Task goal ->
Find the lines in the entries that follow where the word "shorter" occurs, and state how many there are, with no other words.

Provided records ->
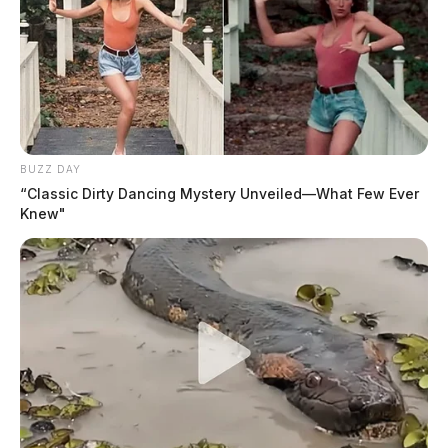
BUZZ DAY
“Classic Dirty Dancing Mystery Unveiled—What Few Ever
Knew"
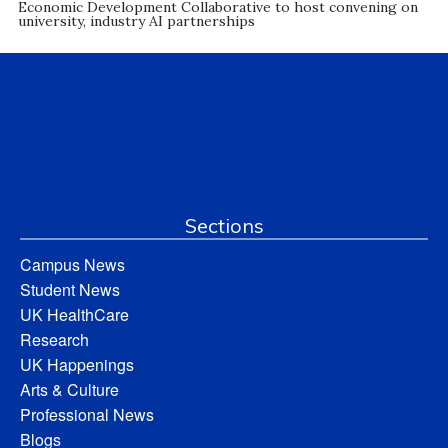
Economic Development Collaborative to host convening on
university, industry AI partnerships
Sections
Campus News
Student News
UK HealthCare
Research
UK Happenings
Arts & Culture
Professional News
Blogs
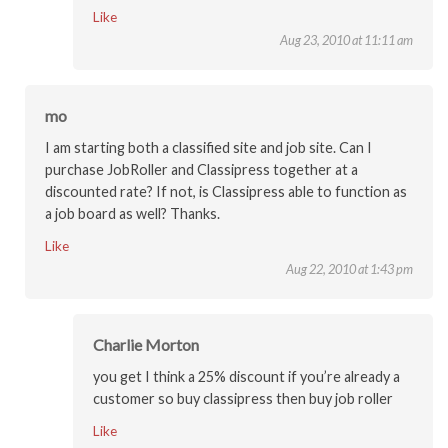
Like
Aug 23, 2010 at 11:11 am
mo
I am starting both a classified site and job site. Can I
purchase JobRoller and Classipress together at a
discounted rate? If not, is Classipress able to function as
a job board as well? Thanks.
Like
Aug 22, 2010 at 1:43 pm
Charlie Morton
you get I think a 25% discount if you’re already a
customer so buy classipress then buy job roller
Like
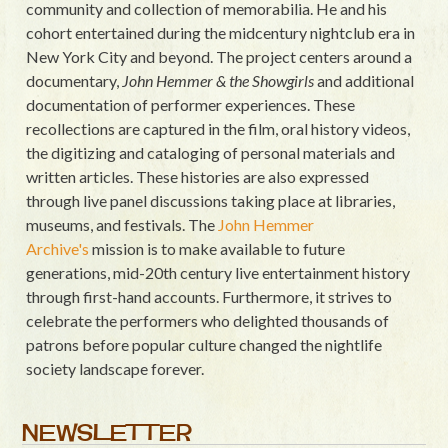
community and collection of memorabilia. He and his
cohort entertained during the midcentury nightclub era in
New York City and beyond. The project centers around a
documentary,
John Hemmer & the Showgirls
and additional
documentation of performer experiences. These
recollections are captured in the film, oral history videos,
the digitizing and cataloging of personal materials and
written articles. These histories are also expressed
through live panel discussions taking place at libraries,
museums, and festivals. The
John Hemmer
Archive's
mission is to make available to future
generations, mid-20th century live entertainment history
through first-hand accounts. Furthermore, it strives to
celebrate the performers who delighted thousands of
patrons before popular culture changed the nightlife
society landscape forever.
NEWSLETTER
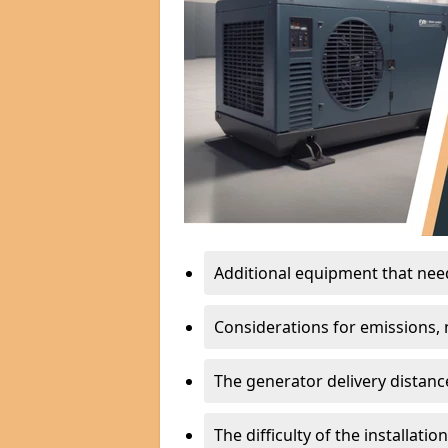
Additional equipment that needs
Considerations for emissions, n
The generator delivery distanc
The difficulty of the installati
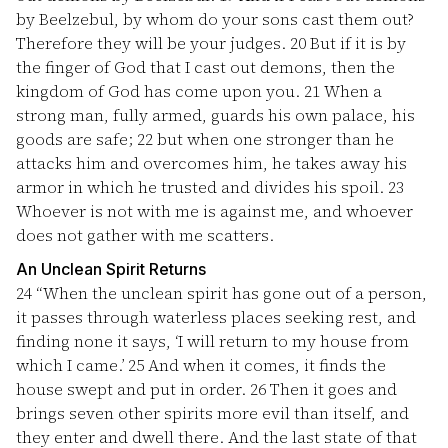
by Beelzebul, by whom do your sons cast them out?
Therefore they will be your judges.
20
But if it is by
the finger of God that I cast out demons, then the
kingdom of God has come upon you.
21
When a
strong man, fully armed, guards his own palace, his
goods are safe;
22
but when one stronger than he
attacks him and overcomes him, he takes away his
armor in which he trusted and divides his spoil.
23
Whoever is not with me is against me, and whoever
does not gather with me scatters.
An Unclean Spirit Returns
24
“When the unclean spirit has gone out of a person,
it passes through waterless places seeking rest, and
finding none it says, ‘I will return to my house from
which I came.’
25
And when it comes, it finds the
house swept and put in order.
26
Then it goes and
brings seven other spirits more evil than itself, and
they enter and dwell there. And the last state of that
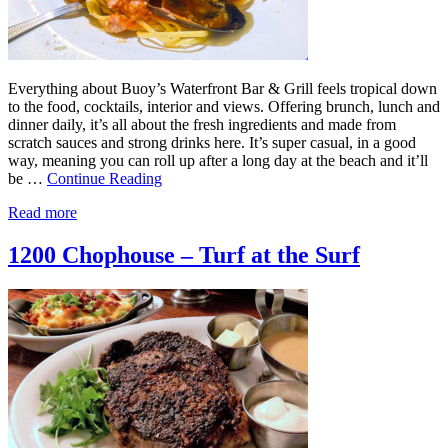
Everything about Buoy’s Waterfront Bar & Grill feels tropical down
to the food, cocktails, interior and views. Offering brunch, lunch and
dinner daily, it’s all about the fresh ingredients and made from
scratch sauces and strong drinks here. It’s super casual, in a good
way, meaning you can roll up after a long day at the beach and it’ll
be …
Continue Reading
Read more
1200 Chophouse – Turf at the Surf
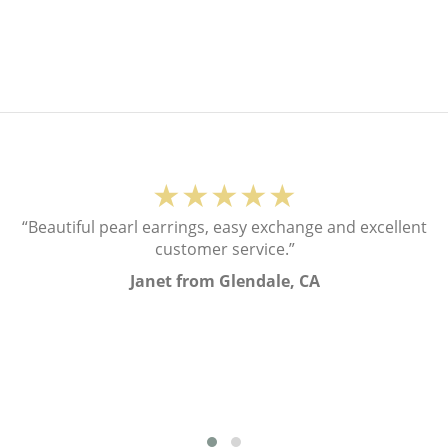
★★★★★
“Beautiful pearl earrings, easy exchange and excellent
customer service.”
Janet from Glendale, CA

--

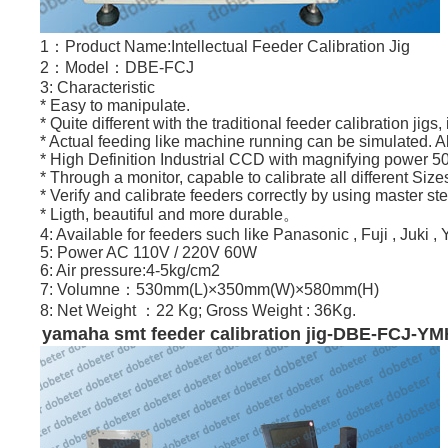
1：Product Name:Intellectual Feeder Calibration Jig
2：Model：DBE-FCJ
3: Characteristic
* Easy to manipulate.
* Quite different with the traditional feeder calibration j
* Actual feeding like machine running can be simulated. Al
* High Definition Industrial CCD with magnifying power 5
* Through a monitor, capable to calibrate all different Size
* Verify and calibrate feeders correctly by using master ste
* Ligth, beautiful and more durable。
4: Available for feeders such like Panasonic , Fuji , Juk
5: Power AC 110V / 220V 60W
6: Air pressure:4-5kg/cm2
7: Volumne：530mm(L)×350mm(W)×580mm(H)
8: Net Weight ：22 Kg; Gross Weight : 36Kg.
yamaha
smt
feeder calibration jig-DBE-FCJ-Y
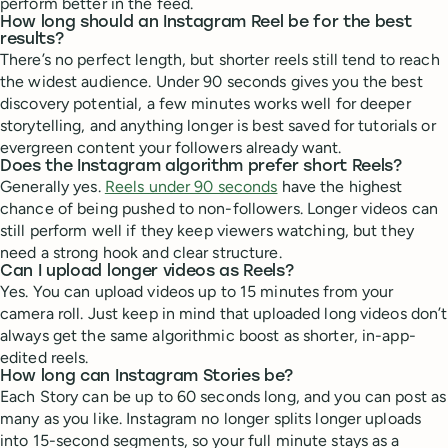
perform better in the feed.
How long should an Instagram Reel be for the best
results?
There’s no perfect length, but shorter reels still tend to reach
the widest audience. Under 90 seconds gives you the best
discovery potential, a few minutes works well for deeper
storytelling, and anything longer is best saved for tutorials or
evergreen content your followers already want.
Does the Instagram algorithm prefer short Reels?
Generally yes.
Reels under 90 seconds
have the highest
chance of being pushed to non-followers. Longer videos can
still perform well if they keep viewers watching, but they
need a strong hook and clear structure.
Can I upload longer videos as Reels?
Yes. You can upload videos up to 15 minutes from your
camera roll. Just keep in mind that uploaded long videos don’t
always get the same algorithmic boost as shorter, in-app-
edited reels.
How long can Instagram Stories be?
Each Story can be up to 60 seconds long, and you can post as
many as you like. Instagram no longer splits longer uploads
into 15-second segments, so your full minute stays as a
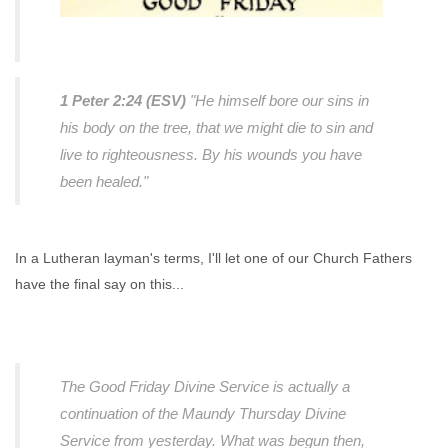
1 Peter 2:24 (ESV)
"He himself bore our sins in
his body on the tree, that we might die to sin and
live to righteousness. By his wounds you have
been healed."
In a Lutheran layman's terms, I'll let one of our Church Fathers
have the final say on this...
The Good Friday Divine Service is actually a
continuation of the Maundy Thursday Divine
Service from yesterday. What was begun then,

---

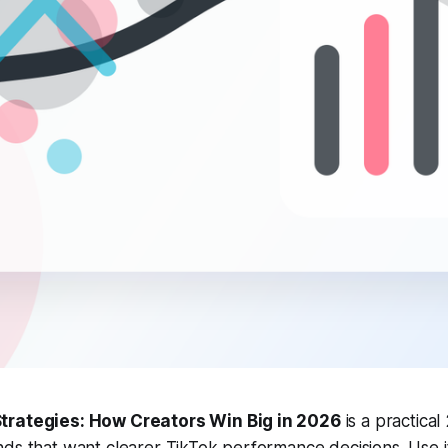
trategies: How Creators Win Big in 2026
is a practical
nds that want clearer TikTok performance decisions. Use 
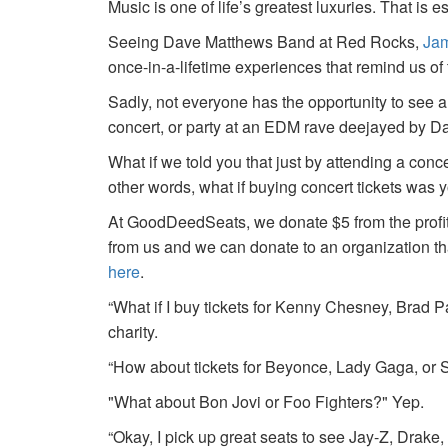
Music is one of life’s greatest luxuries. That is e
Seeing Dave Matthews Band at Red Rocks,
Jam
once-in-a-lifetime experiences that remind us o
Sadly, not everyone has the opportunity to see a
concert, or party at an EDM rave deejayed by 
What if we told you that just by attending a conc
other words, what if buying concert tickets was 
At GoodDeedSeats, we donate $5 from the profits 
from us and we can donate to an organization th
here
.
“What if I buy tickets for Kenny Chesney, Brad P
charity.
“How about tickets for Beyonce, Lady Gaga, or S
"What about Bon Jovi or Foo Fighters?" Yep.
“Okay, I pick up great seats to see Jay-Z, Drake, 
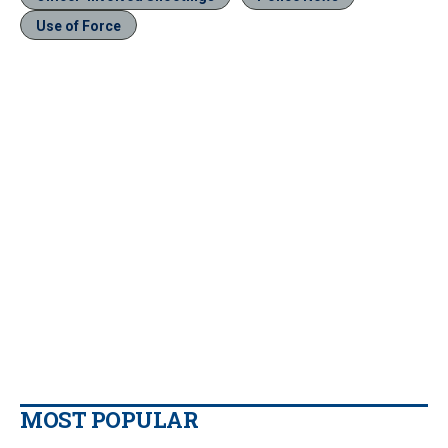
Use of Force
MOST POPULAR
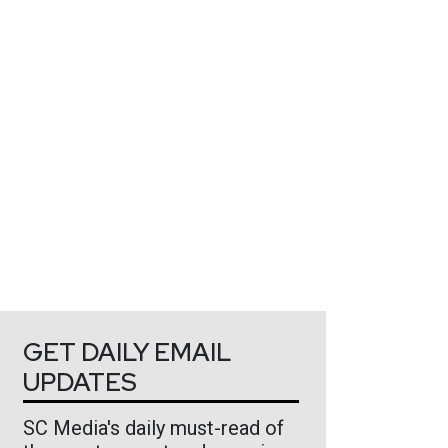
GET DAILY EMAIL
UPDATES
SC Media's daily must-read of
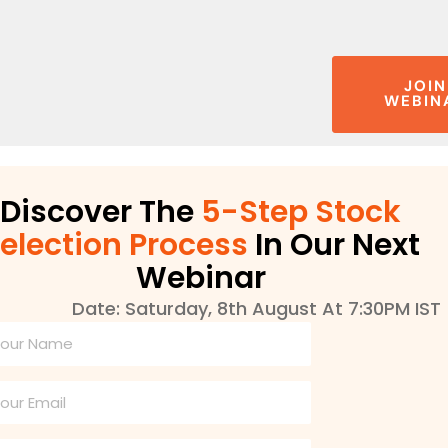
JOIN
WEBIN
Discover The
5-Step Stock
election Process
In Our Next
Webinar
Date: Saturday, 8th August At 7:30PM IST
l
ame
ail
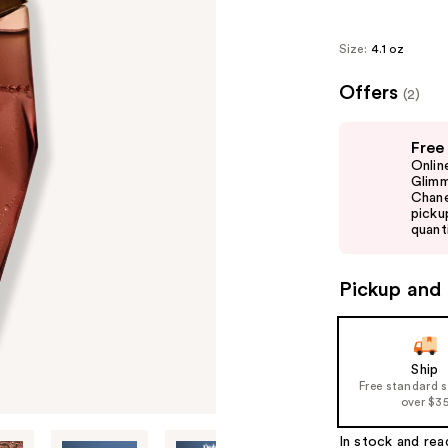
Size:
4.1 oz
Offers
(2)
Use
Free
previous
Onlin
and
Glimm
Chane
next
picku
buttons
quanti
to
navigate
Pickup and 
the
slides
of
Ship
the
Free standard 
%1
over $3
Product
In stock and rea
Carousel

Finished exercise ->
2